As to France, she got in return for her services the two Conventions signed at Peking by her Minister, M. Gérard, on June 20th, 1895. The first of these documents accords divers facilities to the extension of her commerce on the frontier between China and Indo-China; the second ratifies, to her advantage, the frontier limits. A new market—Semao, in the Yunnan—was now added to the towns of Mong-Tze and Lung-Chau, opened to Franco-Annamite commerce in 1887. The customs on goods entering or leaving these markets and passing through Tongking, already reduced to three-quarters of the maritime Custom-house tariff of 1887, were again lowered to about two-fifths of the general tariff, so far as concerned products exported from any other Chinese port, or intended to be re-imported into any one of these said ports.
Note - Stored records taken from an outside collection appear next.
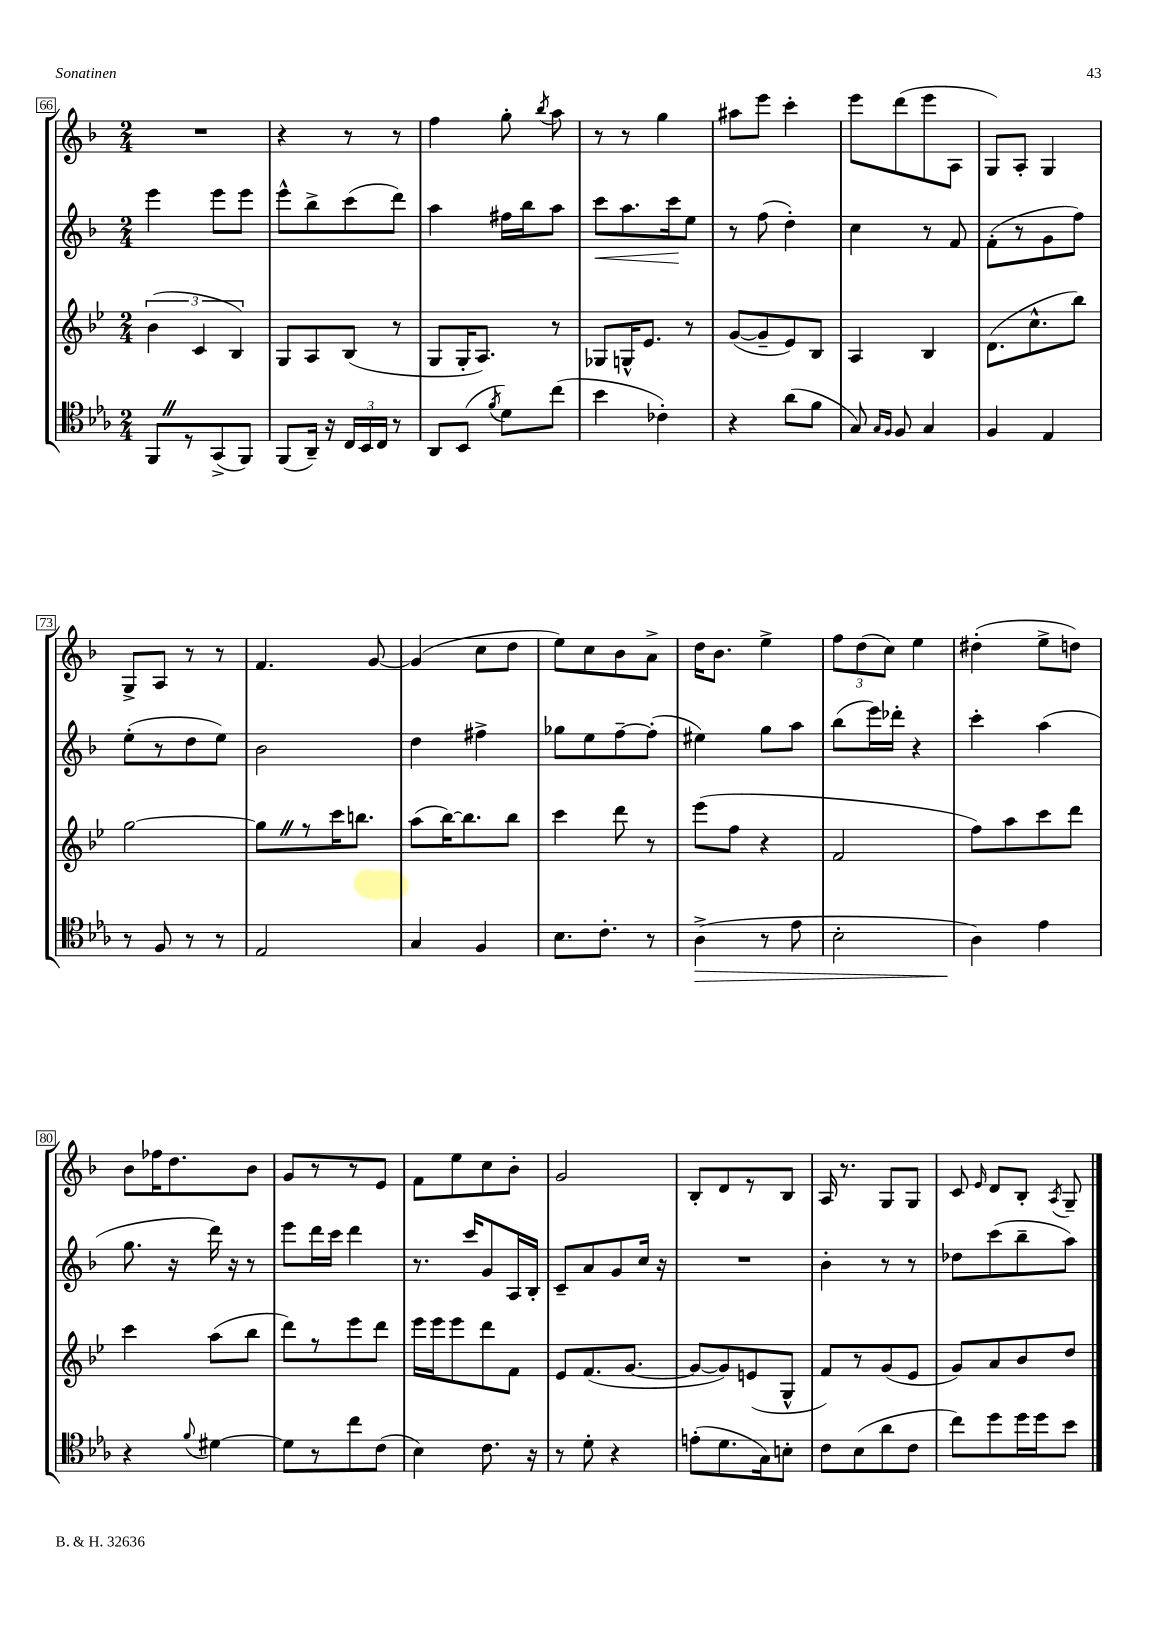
<<
\new StaffGroup <<
\new Staff = "s0" {
    \clef treble \key f \major \numericTimeSignature \time 2/4
    \autoBeamOff R2 |
    r4 r8 r8 |
    f''4 g''8-. \acciaccatura { bes''8 } a''8 |
    r8 r8 g''4 |
    ais''8[ e'''8] c'''4-. |
    e'''8[ d'''8( e'''8 a8] |
    g8[) a8]-. g4 |
    g8[-> a8] r8 r8 |
    f'4. g'8~ |
    g'4( c''8[ d''8] |
    e''8[) c''8 bes'8 a'8]-> |
    d''16[ bes'8.] e''4-> |
    \tuplet 3/2 { f''8[ d''8( c''8]) } e''4 |
    dis''4-.( e''8[-> d''8]) |
    bes'8[ fes''16 d''8. bes'8] |
    g'8[ r8 r8 e'8] |
    f'8[ e''8 c''8 bes'8]-. |
    g'2 |
    bes8[-. d'8 r8 bes8] |
    a16 r8. g8[ g8] |
    c'8 \grace { e'16 } d'8[ bes8]-. \acciaccatura { a8 } g8-- \bar "|." |
}
\new Staff = "s1" {
    \clef treble \key f \major \numericTimeSignature \time 2/4
    \autoBeamOff e'''4 e'''8[ e'''8] |
    e'''8[-^ bes''8-> c'''8( d'''8]) |
    a''4 fis''16[ bes''16 a''8] |
    c'''8[\< a''8. c'''16\! e''8] |
    r8 f''8( d''4-.) |
    c''4 r8 f'8 |
    f'8[-.( r8 g'8 f''8]) |
    e''8[-.( r8 d''8 e''8]) |
    bes'2 |
    d''4 fis''4-> |
    ges''8[ e''8 f''8~-- f''8]-.( |
    eis''4) g''8[ a''8] |
    bes''8[( e'''16) des'''16]-. r4 |
    c'''4-. a''4( |
    g''8. r16 d'''16) r16 r8 |
    e'''8[ d'''16 c'''16] d'''4 |
    r8. c'''16[ g'8 a16 bes16]-. |
    c'8[-- a'8 g'8 c''16] r16 |
    R2 |
    bes'4-. r8 r8 |
    des''8[ c'''8( bes''8-- a''8]) \bar "|." |
}
\new Staff = "s2" {
    \clef treble \key bes \major \numericTimeSignature \time 2/4
    \autoBeamOff \tuplet 3/2 { bes'4( c'4 bes4) } |
    g8[ a8 bes8]( r8 |
    g8[ g16-. a8.]) r8 |
    ges8[ g16-^ ees'8.] r8 |
    g'8[~( g'8-- ees'8) bes8] |
    a4 bes4 |
    d'8.[( c''8.-^ bes''8]) |
    g''2~ |
    g''8[ \once \override BreathingSign.text = \markup { \musicglyph "scripts.caesura.straight" } \breathe r8 c'''16 b''8.] |
    a''8[( bes''16~) bes''8. bes''8] |
    c'''4 d'''8 r8 |
    ees'''8[( f''8] r4 |
    f'2 |
    f''8[) a''8 c'''8 d'''8] |
    c'''4 a''8[( bes''8] |
    d'''8[) r8 ees'''8 d'''8] |
    ees'''16[ ees'''16 ees'''8 d'''8 f'8] |
    ees'8[ f'8.( g'8.]~ |
    g'8[~ g'8) e'8( g8]-^ |
    f'8[) r8 g'8( ees'8] |
    g'8[) a'8 bes'8 d''8] \bar "|." |
}
\new Staff = "s3" {
    \clef tenor \key ees \major \numericTimeSignature \time 2/4
    \autoBeamOff f,8[ \once \override BreathingSign.text = \markup { \musicglyph "scripts.caesura.straight" } \breathe r8 g,8->( f,8]) |
    f,8[( aes,16]--) r16 \tuplet 3/2 { c16[ bes,16 c16] } r8 |
    aes,8[ bes,8]( \acciaccatura { f'8 } d'8[) c''8]( |
    bes'4 ces'4-.) |
    r4 aes'8[( f'8] |
    g8) \grace { g16[ f16] } f8 g4 |
    f4 ees4 |
    r8 f8 r8 r8 |
    ees2 |
    g4 f4 |
    bes8.[ c'8.]-. r8 |
    aes4->\>( r8 ees'8 |
    bes2-. |
    aes4\!) ees'4 |
    r4 \appoggiatura { f'8 } dis'4~ |
    dis'8[ r8 c''8 c'8]( |
    bes4) c'8. r16 |
    r8 d'8-. r4 |
    e'8[-.( d'8. g16) b8]-. |
    c'8[ bes8( aes'8 c'8] |
    c''8[) d''8 d''16 d''16 bes'8] \bar "|." |
}
>>
>>
\layout { \context { \Score currentBarNumber = #66 \override BarNumber.stencil = #(make-stencil-boxer 0.1 0.3 ly:text-interface::print) } }
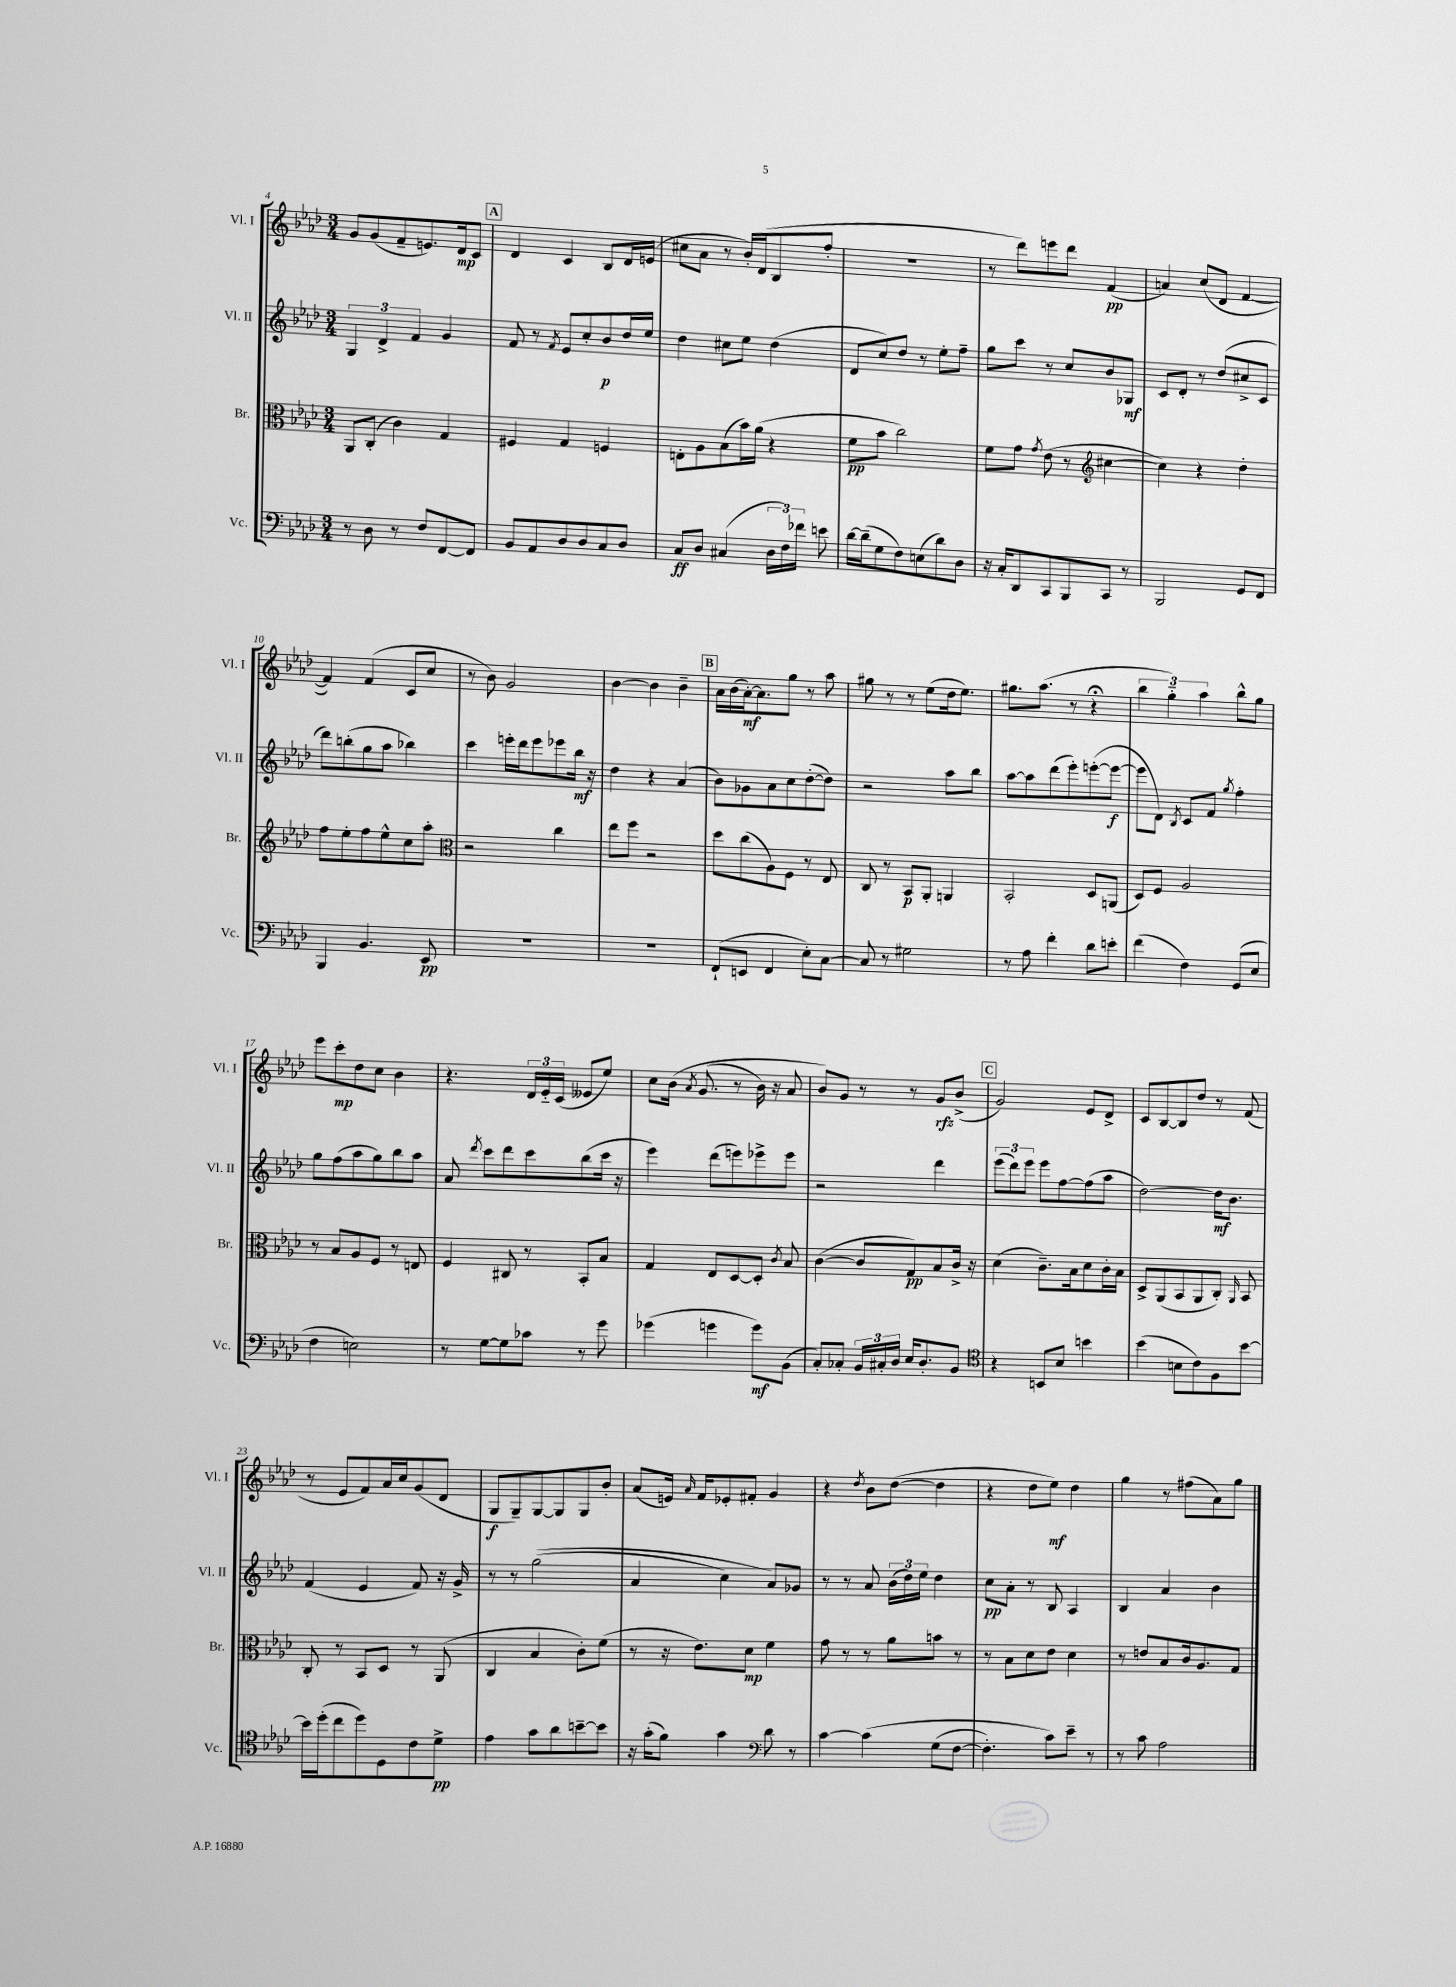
<<
\new StaffGroup <<
\new Staff = "s0" \with { instrumentName = "Vl. I" shortInstrumentName = "Vl. I" } {
    \clef treble \key aes \major \numericTimeSignature \time 3/4
    \autoBeamOff g'8[ g'8( f'8-- e'8.) des'16\mp c'8] |
    \mark \markup { \box "A" } des'4 c'4 bes8[ des'16 e'16]( |
    cis''8[ aes'8] r8 bes'16[-.) des'16( bes8 f''8]-. |
    R2. |
    r8 des'''8[) e'''8 des'''8] f'4\pp( |
    a'4) c''8[( des'8] f'4~ |
    f'4) f'4( c'8[ c''8] |
    r8 bes'8) g'2 |
    bes'4~ bes'4 bes'4-- |
    \mark \markup { \box "B" } aes'16[ bes'16( aes'16~-.\mf) aes'8. g''8] r8 aes''8 |
    gis''8 r8 r8 ees''8[( des''16 ees''8.]) |
    gis''8.[ aes''8.]( r8 r4\fermata |
    \tuplet 3/2 { bes''4 g''4-_) aes''4 } bes''8[-^ g''8] |
    ees'''8[ c'''8-.\mp des''8 c''8] bes'4 |
    r4. \tuplet 3/2 { des'16[ ees'16-_ c'16]( } eeses'8[ ees''8]) |
    c''8[ bes'16]\( \acciaccatura { aes'8 } g'8.( r8 bes'16) r16 aes'8 |
    bes'8[\) g'8] r8 r8 g'8[\rfz bes'8]->( |
    \mark \markup { \box "C" } g'2) ees'8[ des'8]-> |
    c'8[ bes8~ bes8 des''8] r8 f'8( |
    r8 ees'8[ f'8) aes'16 c''16 g'8( des'8] |
    g8[\f g8--) g8~ g8 g8 bes'8]-. |
    aes'8[( e'16]) \grace { aes'16 } f'16[ ees'8-. fis'8]-. g'4 |
    r4 \acciaccatura { des''8 } bes'8[ des''8]~( des''4 |
    r4 des''8[ ees''8]\mf) des''4 |
    g''4 r8 fis''8[( aes'8) g''8] \bar "|." |
}
\new Staff = "s1" \with { instrumentName = "Vl. II" shortInstrumentName = "Vl. II" } {
    \clef treble \key aes \major \numericTimeSignature \time 3/4
    \autoBeamOff \tuplet 3/2 { g4 des'4-> f'4 } g'4 |
    \mark \markup { \box "A" } f'8 r8 \acciaccatura { f'8 } ees'8[ c''8-. bes'8\p des''16 ees''16] |
    des''4 cis''8[ ees''8] des''4( |
    des'8[ c''8) des''8] r8 ees''8[-. f''8]-- |
    g''8[ c'''8] r8 c''8[ bes'8 ges8]\mf |
    c'8[ des'8]-. r8 des''8[( cis''8-> c'8] |
    des'''8[) b''8-.( g''8 aes''8] bes''4) |
    c'''4 e'''16[-. des'''16 e'''8 ees'''8 bes''16]\mf r16 |
    des''4 r4 aes'4( |
    \mark \markup { \box "B" } bes'8[) ges'8 aes'8 c''8 des''8~-.( des''8]) |
    r2 aes''8[ bes''8] |
    aes''8[~ aes''8 des'''8( ees'''8-.) e'''8~-.( e'''8]~\f |
    e'''8[ des'8]) \acciaccatura { bes8 } c'8[ f'8] \acciaccatura { g''8 } f''4-. |
    g''8[ f''8( aes''8 g''8) bes''8 aes''8] |
    aes'8 \acciaccatura { des'''8 } c'''8[ des'''8 c'''8 bes''8( c'''16] r16 |
    ees'''4) des'''8[( e'''8) ees'''8-> ees'''8] |
    r2 des'''4 |
    \mark \markup { \box "C" } \tuplet 3/2 { ees'''8[( des'''8) ees'''8] } ees'''8[ f''8~ f''8( aes''8] |
    des''2~) des''16[\mf bes'8.] |
    f'4( ees'4 f'8) r16 g'16-> |
    r8 r8 g''2(\( |
    aes'4 c''4) aes'8[\) ges'8] |
    r8 r8 aes'8 \tuplet 3/2 { bes'16[( des''16) ees''16] } des''4 |
    c''8[\pp aes'8]-. r8 bes8 aes4 |
    bes4 aes'4 bes'4 \bar "|." |
}
\new Staff = "s2" \with { instrumentName = "Br." shortInstrumentName = "Br." } {
    \clef alto \key aes \major \numericTimeSignature \time 3/4
    \autoBeamOff aes,8[ c8]-.( c'4) g4 |
    \mark \markup { \box "A" } fis4 g4 f4 |
    e8[-. aes8 bes8( bes'16) aes'16]( r4 |
    f'8[\pp bes'8] c''2) |
    f'8[ g'8] \acciaccatura { g'8 } ees'8( r8 \clef treble cis''4~ |
    cis''4) r4 des''4-. |
    f''8[ ees''8-. f''8 ees''8-^ c''8 aes''8]-. |
    \clef alto r2 c''4 |
    ees''8[ f''8] r2 |
    \mark \markup { \box "B" } des''8[ c''8( aes8) f8] r8 ees8 |
    c8 r8 bes,8[\p aes,8]-. a,4 |
    bes,2-. des8[ a,8]( |
    des8[) f8] aes2 |
    r8 bes8[ aes8 f8] r8 e8 |
    f4 cis8 r8 bes,8[-. bes8] |
    g4 ees8[ des8~ des8]-. \acciaccatura { c'8 } bes8 |
    c'4~( c'8[ g8\pp) bes8 c'16]-> r16 |
    \mark \markup { \box "C" } des'4( c'8.[--) bes16 des'8 c'16-. bes16] |
    des8[-> aes,8( bes,8 aes,8 c8]-.) \grace { aes,16 } bes,8 |
    c8-. r8 bes,8[ des8] r8 aes,8( |
    c4 bes4 c'8[-.) f'8]( |
    r8 r16 ees'8.[) des'8]\mp f'4 |
    g'8 r8 r8 aes'8[ b'8] r8 |
    r8 bes8[ des'8 ees'8] des'4 |
    r8 e'8[ bes8 c'16 aes8. g8] \bar "|." |
}
\new Staff = "s3" \with { instrumentName = "Vc." shortInstrumentName = "Vc." } {
    \clef bass \key aes \major \numericTimeSignature \time 3/4
    \autoBeamOff r8 des8 r8 f8[ f,8~ f,8] |
    \mark \markup { \box "A" } bes,8[ aes,8 des8 des8 c8 des8] |
    c8[\ff des8] cis4( \tuplet 3/2 { des16[ f16) fes'16] } e'8 |
    des'16[~ des'16--( g8 f8) e8( des'8) des8] |
    r16 c16[-. des,8 c,8 bes,,8 c,8] r8 |
    bes,,2 g,8[ f,8] |
    bes,,4 bes,4. ees,8\pp |
    R2. |
    R2. |
    \mark \markup { \box "B" } f,8[-!( e,8] f,4 ees8[-.) c8]~ |
    c8 r8 gis2 |
    r8 aes8 f'4-. des'8[ e'8]-. |
    f'4( f4) g,8[( ees8] |
    f4 e2) |
    r8 g8[~ g8 ces'8] r8 g'8 |
    ges'4( g'4 g'8[\mf) bes,8]( |
    c8[-.) ces8]-. \tuplet 3/2 { bes,16[ cis16-. des16] } ees16[ des8.-. bes,8] |
    \mark \markup { \box "C" } \clef tenor r4 b,8[ bes8] b'4 |
    bes'4( b8[ c'8) f8 bes'8]~ |
    bes'16[ des''16-.( c''8 des''8) des8 c'8 des'8]->\pp |
    ees'4 g'8[ aes'8 b'8~-- b'8] |
    r16 g'16[-.( f'8]) g'4 \clef bass des'8 r8 |
    c'4~ c'4\( g8[( f8]~ |
    f4.-.) c'8[\) ees'8]-- r8 |
    r8 c'8 aes2 \bar "|." |
}
>>
>>
\layout { \context { \Score currentBarNumber = #4 } }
In Article 5 of this Convention the following passage occurs: ‘It is understood that China, in the exploitation of mines situated in the provinces of Yunnan, Kuang-si, and Kuang-Tung, may apply, in the first place, to French merchants and engineers, the exploitation remaining subject to the rules laid down by the Imperial Government in all that concerns national industry. It is agreed that the railways already existing, or to be constructed in Annam, may, after a mutual understanding, be extended on Chinese territory.’ Finally, it was further stipulated that the French and Chinese telegraph lines should be combined. The Convention respecting the frontier definitely extended the French possessions to the eastern shore of the upper Mekong, thereby giving France the territory situated on the border of the Shan State of Xieng-hong. England in 1894 had admitted the right of suzerainty of China over this little principality, as well as over one or two others, thereby creating a sort of neutral zone between her Indian Empire and French Indo-China.